**WHAT TO PRODUCE**
Copy precisely the first line of the material below and every later line, stopping with the line that contains "Fig. 2. Metaphase with chromatid break".

**DATA SUPPLIED**
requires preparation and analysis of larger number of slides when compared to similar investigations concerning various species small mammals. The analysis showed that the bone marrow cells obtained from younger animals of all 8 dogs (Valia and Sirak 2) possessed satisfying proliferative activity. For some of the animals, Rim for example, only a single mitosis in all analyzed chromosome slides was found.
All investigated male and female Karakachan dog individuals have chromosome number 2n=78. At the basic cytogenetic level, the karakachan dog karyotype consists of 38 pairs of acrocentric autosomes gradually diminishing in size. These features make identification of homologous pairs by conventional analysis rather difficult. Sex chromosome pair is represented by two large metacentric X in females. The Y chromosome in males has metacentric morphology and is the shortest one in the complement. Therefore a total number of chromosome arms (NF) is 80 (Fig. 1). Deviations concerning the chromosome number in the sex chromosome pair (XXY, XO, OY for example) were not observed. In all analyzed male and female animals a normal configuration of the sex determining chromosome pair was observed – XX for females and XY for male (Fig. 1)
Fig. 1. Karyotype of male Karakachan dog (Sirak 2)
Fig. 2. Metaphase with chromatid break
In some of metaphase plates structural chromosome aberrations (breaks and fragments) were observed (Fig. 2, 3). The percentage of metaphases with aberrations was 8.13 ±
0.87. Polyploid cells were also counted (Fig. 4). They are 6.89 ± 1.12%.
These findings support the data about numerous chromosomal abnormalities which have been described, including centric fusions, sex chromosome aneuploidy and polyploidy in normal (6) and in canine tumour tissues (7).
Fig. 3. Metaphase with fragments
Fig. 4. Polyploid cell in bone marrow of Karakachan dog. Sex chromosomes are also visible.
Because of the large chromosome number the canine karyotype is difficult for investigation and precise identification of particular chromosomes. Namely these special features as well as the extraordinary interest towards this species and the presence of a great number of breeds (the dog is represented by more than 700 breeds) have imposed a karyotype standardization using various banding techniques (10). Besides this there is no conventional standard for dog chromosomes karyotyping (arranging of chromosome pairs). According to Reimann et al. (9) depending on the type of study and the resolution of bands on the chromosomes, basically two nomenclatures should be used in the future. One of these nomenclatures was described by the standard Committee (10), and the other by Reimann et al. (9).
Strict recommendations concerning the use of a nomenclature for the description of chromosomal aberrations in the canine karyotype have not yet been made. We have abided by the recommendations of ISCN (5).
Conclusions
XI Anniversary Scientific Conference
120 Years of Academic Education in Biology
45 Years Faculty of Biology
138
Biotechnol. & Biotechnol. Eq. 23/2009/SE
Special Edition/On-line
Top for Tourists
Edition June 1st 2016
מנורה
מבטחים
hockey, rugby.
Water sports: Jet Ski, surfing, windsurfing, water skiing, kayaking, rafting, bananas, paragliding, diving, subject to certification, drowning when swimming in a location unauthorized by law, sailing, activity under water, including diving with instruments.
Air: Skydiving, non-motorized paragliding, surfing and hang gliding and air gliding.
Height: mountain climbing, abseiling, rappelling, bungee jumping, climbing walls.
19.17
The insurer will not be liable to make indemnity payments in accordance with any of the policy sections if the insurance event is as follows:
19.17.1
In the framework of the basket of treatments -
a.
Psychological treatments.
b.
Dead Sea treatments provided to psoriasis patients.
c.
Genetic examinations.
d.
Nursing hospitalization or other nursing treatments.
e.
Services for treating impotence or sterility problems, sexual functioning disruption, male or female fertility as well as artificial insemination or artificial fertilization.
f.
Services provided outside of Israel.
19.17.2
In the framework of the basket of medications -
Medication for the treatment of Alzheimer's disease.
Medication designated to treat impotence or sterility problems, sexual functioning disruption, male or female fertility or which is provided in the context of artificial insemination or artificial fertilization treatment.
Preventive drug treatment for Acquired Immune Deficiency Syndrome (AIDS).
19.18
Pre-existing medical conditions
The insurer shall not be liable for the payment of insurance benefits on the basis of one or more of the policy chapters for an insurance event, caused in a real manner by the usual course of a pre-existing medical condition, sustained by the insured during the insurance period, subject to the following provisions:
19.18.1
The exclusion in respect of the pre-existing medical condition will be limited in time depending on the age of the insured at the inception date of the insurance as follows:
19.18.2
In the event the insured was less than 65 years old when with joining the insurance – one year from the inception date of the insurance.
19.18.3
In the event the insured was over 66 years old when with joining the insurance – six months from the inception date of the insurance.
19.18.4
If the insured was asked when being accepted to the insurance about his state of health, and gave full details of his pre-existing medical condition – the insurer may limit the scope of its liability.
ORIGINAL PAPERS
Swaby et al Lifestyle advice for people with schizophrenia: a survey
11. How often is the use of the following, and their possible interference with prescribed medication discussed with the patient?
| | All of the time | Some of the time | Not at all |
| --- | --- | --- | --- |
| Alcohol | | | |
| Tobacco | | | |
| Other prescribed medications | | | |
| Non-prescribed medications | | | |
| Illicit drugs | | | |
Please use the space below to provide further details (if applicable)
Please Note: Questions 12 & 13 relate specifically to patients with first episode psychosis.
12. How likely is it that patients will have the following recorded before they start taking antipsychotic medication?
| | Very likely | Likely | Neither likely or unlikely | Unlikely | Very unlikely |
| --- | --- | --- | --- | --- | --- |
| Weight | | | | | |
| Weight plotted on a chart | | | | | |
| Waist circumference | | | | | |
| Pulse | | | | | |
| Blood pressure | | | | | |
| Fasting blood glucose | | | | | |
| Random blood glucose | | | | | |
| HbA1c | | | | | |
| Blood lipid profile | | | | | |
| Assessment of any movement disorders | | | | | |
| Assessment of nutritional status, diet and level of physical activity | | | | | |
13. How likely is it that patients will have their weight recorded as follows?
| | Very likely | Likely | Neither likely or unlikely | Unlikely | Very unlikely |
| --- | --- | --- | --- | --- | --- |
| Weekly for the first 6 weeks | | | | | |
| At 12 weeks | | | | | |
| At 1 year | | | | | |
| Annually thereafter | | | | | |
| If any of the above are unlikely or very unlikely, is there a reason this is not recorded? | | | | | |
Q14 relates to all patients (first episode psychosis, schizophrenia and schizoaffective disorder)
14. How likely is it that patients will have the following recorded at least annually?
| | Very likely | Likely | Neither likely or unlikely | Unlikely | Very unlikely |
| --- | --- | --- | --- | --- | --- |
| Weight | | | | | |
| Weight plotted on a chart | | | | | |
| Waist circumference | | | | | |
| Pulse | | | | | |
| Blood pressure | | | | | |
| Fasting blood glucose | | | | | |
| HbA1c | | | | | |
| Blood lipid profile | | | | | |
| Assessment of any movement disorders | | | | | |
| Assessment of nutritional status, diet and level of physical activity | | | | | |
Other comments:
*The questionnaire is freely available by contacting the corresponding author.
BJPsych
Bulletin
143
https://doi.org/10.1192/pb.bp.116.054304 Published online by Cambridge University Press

**TASK OUTPUT**
requires preparation and analysis of larger number of slides when compared to similar investigations concerning various species small mammals. The analysis showed that the bone marrow cells obtained from younger animals of all 8 dogs (Valia and Sirak 2) possessed satisfying proliferative activity. For some of the animals, Rim for example, only a single mitosis in all analyzed chromosome slides was found.
All investigated male and female Karakachan dog individuals have chromosome number 2n=78. At the basic cytogenetic level, the karakachan dog karyotype consists of 38 pairs of acrocentric autosomes gradually diminishing in size. These features make identification of homologous pairs by conventional analysis rather difficult. Sex chromosome pair is represented by two large metacentric X in females. The Y chromosome in males has metacentric morphology and is the shortest one in the complement. Therefore a total number of chromosome arms (NF) is 80 (Fig. 1). Deviations concerning the chromosome number in the sex chromosome pair (XXY, XO, OY for example) were not observed. In all analyzed male and female animals a normal configuration of the sex determining chromosome pair was observed – XX for females and XY for male (Fig. 1)
Fig. 1. Karyotype of male Karakachan dog (Sirak 2)
Fig. 2. Metaphase with chromatid break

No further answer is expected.